Laser Radar (LADAR) is employed similar to millimeter wave radar, but uses laser beams to scans and process the signal echoed from targets, to create a virtual picture of the area. The LADAR processor looks for familiar patterns in the scenes. The processor continuously compares these patterns with 3D targets files stored in the weapon’s memory. Due to its capability to scan large areas with very high precision, and its ability to gradually build a detailed picture of the area under surveillance, LADAR sensors are usually employed on loitering systems, which can look at the target from different angles, verify the target identification and select the best attack position for the desired effect.
Laser Radar (LADAR) seeker can detect objects and identify specific features with very high definition of up to 15cm resolution (from a distance of 1,000 meers). An Automatic Target Acquisition (ATA) algorithm continually processes the images to identify and acquire targets based on 3D templates preloaded into the weapon’s memory before the mission. The process determines if priority targets are present in the area, and when evidence of such targets is detected, the weapon is commanded to loiter over the suspected target, to acquire more data. Gradually, a 3D image of the target is generated, to either reject or verify the target.

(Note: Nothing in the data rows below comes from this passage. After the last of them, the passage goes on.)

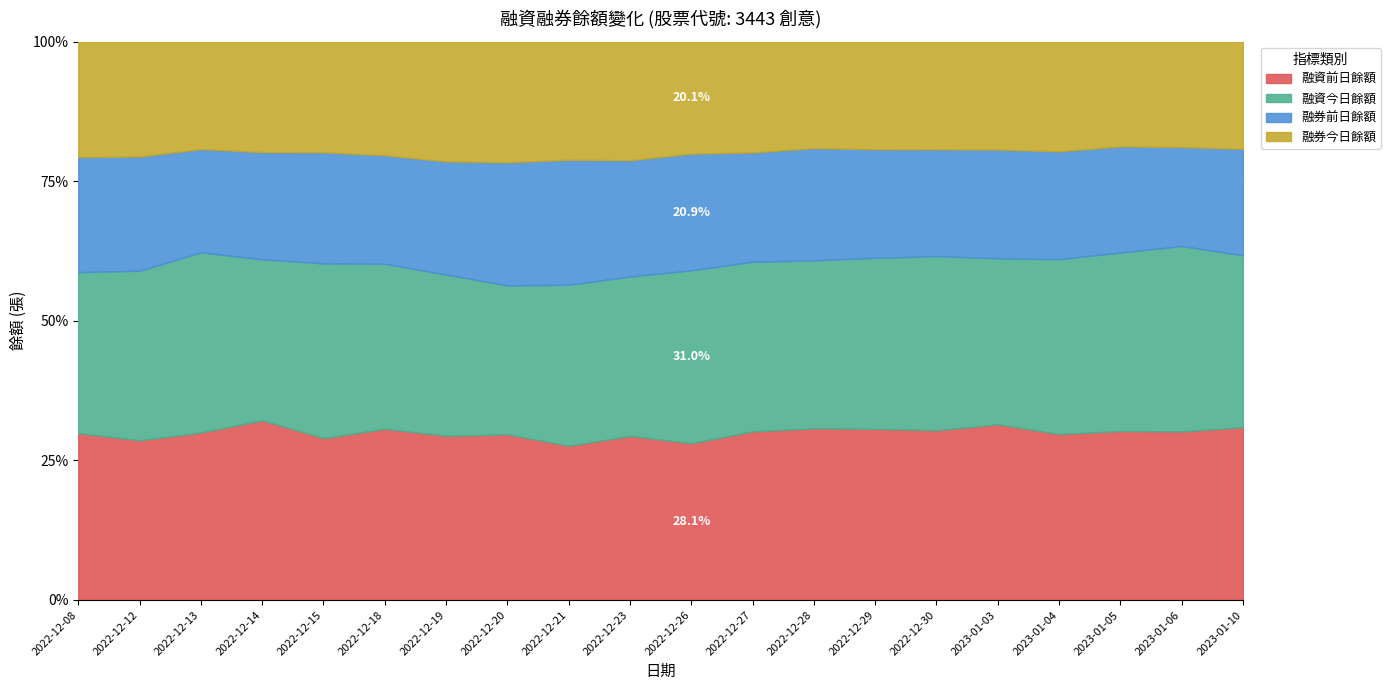

Reading left to right, what are all the values shown in this chart?

融資前日餘額: 2102	2038	2387	2568	2302	2486	2397	2354	2119	2299	2236	2468	2483	2430	2429	2490	2355	2482	2623	2680
融資今日餘額: 2029	2165	2568	2302	2486	2397	2354	2119	2212	2236	2468	2483	2430	2429	2490	2355	2482	2623	2884	2666
融券前日餘額: 1451	1457	1472	1532	1580	1575	1652	1749	1717	1631	1663	1600	1623	1541	1529	1541	1531	1558	1540	1650
融券今日餘額: 1455	1467	1532	1580	1575	1652	1749	1717	1624	1663	1600	1623	1541	1529	1541	1531	1558	1540	1641	1664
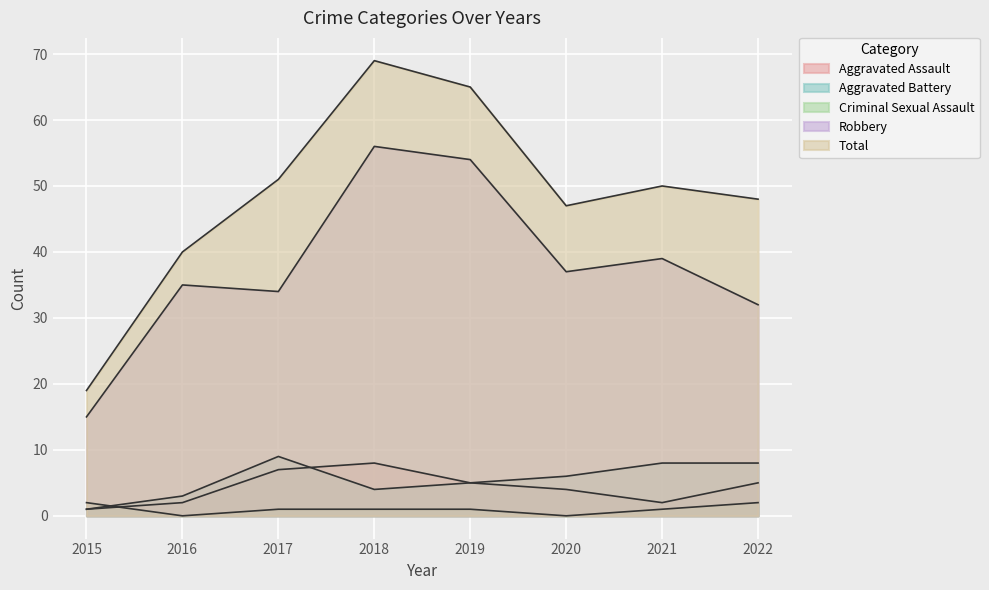

How many interior local peaks does the Aggravated Assault series have?

1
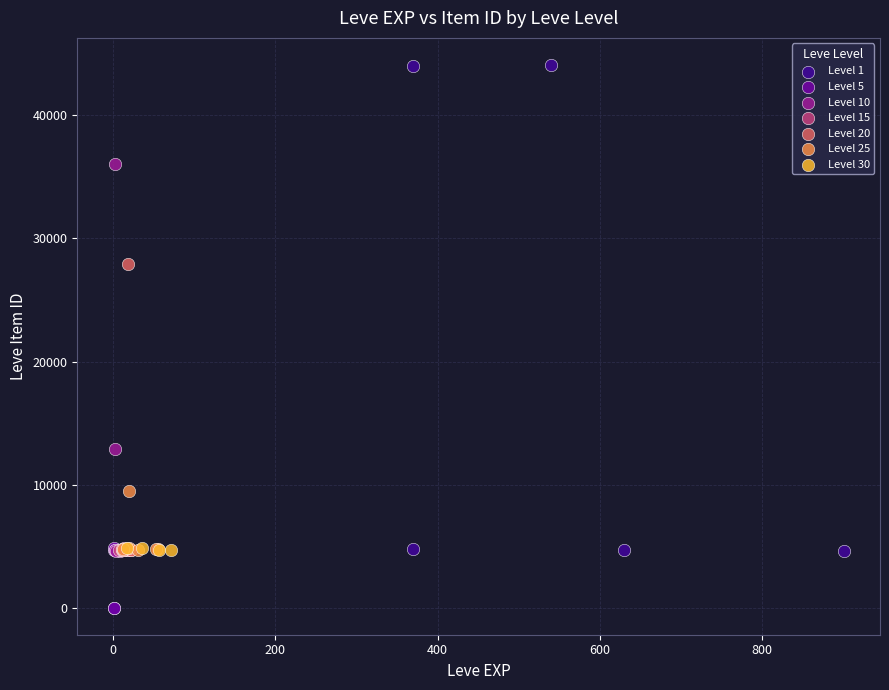

Which series contains the highest Y value?

Level 1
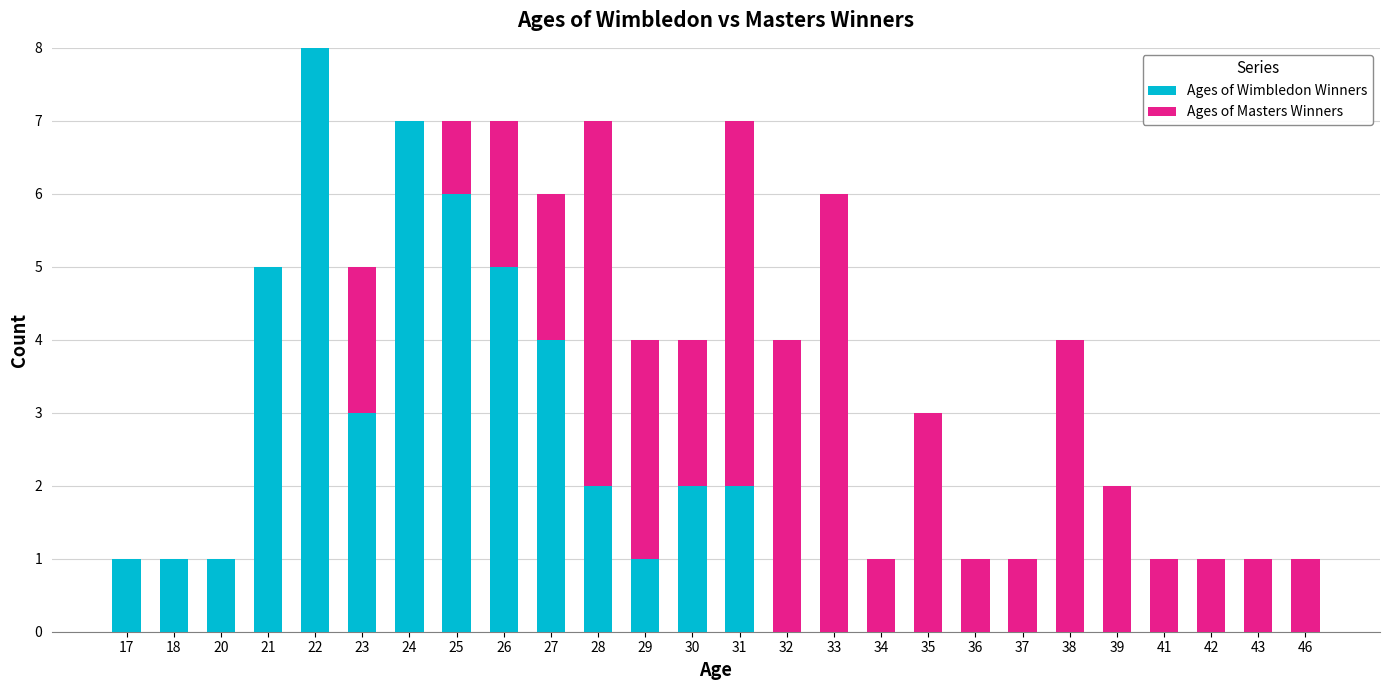

What is the total value across all series at 38?

4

Once a target is verified and assigned for attack, the weapon is commanded to place itself in a position and aim to the point that will yield the best effect on the target.
On 24 May 2006 Lockheed Martin was awarded a US $7.8 million contract for the development of a 3D laser radar for the US Air Force Predator UAV fleet. the Predator Imaging Laser Radar program, will demonstrates a 3-dimensional imaging laser radar sensor suitable for installation on an unmanned air vehicle (UAV) such as a Predator, meeting the volume and weight constraints of such platform. The program is scheduled to continue through May 2009.